Deze plotselinge onthulling had een bijna verbluffend effect op de drie mensen die aan het lunchtafeltje zaten. Dit opende een totaal nieuw aspect van de zaak.
In plaats van een persoon die met de hele tragedie niets te maken had, bleek Anne Morisot nu inderdaad op het toneel van de misdaad aanwezig te zijn geweest. Iedereen had een paar minuten nodig om zijn gedachten te herzien.

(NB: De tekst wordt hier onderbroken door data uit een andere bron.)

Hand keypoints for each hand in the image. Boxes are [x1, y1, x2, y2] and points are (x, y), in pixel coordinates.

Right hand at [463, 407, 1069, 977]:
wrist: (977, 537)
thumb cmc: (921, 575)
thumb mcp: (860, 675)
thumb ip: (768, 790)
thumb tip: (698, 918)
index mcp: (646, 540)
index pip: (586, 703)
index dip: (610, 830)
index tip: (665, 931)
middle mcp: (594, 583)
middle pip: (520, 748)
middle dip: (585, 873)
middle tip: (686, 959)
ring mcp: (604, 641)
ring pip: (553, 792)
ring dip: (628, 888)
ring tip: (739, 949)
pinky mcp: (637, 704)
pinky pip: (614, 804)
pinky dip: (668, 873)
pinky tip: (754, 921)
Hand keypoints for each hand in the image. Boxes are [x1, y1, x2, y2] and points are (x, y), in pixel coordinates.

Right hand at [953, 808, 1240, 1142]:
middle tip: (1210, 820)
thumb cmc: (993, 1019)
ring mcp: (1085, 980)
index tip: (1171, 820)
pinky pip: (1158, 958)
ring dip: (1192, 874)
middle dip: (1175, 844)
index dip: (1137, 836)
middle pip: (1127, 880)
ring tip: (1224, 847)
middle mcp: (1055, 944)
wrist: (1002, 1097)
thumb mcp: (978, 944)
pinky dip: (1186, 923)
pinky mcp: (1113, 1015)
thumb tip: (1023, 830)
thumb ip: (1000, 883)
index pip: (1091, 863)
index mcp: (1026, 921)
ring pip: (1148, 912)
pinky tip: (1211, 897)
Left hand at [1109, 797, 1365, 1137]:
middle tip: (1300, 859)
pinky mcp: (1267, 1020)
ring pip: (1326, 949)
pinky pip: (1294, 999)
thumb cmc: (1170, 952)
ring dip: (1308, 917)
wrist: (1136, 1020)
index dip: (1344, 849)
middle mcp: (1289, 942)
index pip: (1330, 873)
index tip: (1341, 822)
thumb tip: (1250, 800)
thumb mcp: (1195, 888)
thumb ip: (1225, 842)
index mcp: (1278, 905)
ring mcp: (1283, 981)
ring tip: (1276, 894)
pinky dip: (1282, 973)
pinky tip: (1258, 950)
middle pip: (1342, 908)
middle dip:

Poirot maakte een heftig gebaar met zijn handen - zijn ogen waren gesloten - zijn gezicht verwrongen van ellende.
'Een ogenblikje - een ogenblikje, ' smeekte hij hun. 'Ik moet nadenken, begrijpen, beseffen welke invloed dit heeft op mijn ideeen van deze zaak. Ik moet met mijn gedachten terug. Ik moet mij van alles herinneren... duizendmaal vervloekt zij die ongelukkige maag van mij. Ik was alleen maar bezig met mijn inwendige gewaarwordingen!'
'Zij was dus werkelijk in het vliegtuig, ' zei Fournier. 'Ik begrijp het. Ik begin het te begrijpen. '
'Ik herinner het mij, ' zei Jane. 'Een lang, donker meisje. ' Zij kneep haar ogen half dicht terwijl zij probeerde zich haar voor de geest te halen. 'Madeleine, noemde Lady Horbury haar. '
'Dat is het - Madeleine, ' zei Poirot.
'Lady Horbury stuurde haar naar de staart van het vliegtuig om een koffertje te halen - een vuurrood toiletkoffertje. '
'U wilt zeggen, ' zei Fournier, 'dat dit meisje vlak voorbij de plaats liep waar haar moeder zat?'
'Dat is zo. '
'Het motief, ' zei Fournier. Hij zuchtte diep. 'En de gelegenheid... Ja, het is er allemaal. '
Toen sloeg hij met een plotselinge heftigheid, die helemaal niet paste bij zijn gewone droefgeestige manier van doen, met zijn hand op de tafel.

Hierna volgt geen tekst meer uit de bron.